The Cathode follower oscillator (or differential amplifier oscillator, emitter follower oscillator, source-coupled oscillator or Peltz oscillator) is an electronic oscillator circuit in which the oscillation frequency is determined by a tuned circuit consisting of capacitors and inductors, that is, an LC oscillator. This oscillator uses one connection to get a signal from the LC-circuit and feeds an amplified signal back, effectively presenting a negative resistance across the tank. The amplifier is a long-tail pair of two triodes, two bipolar transistors or two junction FETs.

It is notable for the capability to operate over a very wide range of frequencies and inductance/capacitance values at a relatively constant amplitude, making this topology suitable as a base for voltage-controlled oscillators.

==Operation==

=== Triode ===
In the Cathode follower oscillator schematic, the long tail amplifier is connected to a tap of the LC-circuit inductance for a light load on the LC-circuit. A grid-leak couples the grid of the left triode to the LC-circuit. The left triode uses common anode circuit which has high input impedance, low output impedance and no voltage amplification. The long-tail resistor couples the two triodes. The right triode uses common grid circuit which has low input impedance, high output impedance and no current amplification. A capacitor at the anode resistor of the right triode couples the amplified signal back to the LC-circuit. At low frequency, both triodes have a phase shift of zero degree.

=== Bipolar ===
The Peltz oscillator schematic uses two bipolar transistors of the same type (PNP in the illustration schematic). The LC-circuit L1, C1 is connected to the base of the left transistor (Q1) and to the collector of the right transistor (Q2). Q1 is configured as an emitter follower (common-collector) and Q2 is configured as a common-base amplifier, providing voltage gain. The emitter follower is coupled to the common-base amplifier through the long-tail resistor R1, providing net gain necessary for oscillation. Oscillation frequency is around 10 MHz with the components shown. The circuit is optimized for low supply voltage and can operate down to around 0.8V. The voltage across the tuned circuit is approximately ±Vbe peak relative to ground.
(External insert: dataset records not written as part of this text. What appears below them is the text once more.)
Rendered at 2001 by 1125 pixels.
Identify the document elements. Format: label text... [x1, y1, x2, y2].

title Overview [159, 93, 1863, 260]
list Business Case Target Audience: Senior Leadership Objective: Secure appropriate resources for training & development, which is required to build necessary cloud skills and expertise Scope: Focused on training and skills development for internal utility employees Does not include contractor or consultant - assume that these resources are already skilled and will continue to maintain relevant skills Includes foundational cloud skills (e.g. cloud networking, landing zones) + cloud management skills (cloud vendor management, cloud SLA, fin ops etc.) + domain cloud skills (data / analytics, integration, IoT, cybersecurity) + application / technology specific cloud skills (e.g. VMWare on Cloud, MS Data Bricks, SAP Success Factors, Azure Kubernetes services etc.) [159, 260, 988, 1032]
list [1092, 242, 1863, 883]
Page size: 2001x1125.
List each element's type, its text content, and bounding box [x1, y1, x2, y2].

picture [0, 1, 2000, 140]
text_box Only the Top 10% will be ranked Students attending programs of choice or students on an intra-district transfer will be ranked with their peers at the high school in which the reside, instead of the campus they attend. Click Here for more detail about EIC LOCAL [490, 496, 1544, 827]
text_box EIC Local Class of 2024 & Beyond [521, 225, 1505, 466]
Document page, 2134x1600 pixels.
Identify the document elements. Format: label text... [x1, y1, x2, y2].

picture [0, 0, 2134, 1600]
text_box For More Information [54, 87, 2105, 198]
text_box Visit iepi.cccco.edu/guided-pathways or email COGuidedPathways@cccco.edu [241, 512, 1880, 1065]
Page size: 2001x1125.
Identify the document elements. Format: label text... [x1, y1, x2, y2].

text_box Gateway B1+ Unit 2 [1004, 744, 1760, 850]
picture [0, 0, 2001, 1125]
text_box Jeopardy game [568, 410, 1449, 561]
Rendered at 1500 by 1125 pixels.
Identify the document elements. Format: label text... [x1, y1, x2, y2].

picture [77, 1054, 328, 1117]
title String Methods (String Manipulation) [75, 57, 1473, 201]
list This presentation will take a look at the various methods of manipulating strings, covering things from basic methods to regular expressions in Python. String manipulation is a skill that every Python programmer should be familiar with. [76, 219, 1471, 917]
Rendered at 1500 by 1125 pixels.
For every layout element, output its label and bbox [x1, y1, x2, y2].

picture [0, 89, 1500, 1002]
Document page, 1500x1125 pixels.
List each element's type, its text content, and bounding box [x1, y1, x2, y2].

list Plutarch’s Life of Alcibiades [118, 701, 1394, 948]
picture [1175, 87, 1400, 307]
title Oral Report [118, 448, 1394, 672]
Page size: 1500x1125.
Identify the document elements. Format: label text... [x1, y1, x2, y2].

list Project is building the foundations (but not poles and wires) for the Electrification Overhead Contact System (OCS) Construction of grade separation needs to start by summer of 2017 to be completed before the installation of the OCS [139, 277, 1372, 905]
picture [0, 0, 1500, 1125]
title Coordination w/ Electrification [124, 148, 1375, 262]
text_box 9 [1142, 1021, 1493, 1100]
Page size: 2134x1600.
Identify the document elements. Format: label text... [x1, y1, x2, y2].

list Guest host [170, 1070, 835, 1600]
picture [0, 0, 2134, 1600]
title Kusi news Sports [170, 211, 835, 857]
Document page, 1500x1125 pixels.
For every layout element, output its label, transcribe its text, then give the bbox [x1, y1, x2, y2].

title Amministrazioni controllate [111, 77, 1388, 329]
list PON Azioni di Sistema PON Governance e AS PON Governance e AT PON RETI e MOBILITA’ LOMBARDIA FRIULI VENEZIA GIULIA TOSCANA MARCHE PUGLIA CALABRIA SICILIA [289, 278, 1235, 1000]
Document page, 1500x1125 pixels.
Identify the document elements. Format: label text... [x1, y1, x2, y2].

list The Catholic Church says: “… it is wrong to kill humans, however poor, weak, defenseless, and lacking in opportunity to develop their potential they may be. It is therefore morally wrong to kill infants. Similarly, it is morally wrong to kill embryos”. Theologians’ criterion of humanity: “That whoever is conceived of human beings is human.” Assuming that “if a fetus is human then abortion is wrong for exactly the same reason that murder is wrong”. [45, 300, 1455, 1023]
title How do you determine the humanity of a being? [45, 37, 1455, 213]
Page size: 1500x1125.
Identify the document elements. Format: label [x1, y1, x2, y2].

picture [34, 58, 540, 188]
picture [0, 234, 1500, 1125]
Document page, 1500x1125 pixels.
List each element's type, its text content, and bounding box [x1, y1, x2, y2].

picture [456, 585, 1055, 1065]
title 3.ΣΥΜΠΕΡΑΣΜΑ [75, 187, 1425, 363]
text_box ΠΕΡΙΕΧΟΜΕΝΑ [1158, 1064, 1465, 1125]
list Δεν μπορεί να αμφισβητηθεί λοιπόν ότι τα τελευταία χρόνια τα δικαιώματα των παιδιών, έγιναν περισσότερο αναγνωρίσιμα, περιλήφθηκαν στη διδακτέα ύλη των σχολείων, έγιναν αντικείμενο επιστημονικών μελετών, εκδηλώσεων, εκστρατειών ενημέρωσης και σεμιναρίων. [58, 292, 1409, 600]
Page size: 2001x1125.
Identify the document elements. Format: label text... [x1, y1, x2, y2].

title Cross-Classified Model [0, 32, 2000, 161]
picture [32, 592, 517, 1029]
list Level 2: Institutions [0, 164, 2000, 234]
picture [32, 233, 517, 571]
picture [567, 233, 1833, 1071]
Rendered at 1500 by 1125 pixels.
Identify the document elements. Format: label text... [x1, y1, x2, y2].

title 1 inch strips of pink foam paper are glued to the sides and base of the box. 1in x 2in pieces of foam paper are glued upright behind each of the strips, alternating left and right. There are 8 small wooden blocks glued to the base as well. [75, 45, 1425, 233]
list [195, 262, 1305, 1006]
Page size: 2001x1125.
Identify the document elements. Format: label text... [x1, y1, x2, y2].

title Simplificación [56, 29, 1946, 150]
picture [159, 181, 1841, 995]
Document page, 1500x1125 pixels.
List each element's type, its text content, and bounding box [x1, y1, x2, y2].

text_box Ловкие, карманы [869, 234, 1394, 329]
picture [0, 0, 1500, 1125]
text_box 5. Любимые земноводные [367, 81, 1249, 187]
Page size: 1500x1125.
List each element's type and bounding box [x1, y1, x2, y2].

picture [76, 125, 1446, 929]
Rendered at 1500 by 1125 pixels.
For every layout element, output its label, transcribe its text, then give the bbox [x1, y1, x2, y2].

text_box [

The same principle, usually with NPN transistors, is employed in many integrated circuits, including MC1648.

=== FET ===
The source-coupled oscillator uses two junction FET and a LC-circuit to produce a sine wave signal. L1 and C1 are the LC-circuit, J1 is a common drain amplifier, J2 is a common gate amplifier. The grid-leak C2, R2 connects the LC-circuit to J1 input. J1 output is directly connected to J2 input. The long-tail resistor R1 works as a primitive current source. If the current through J1 increases, the current through J2 decreases. The LC-circuit is directly connected to J2 output. The circuit is optimized for low supply voltage.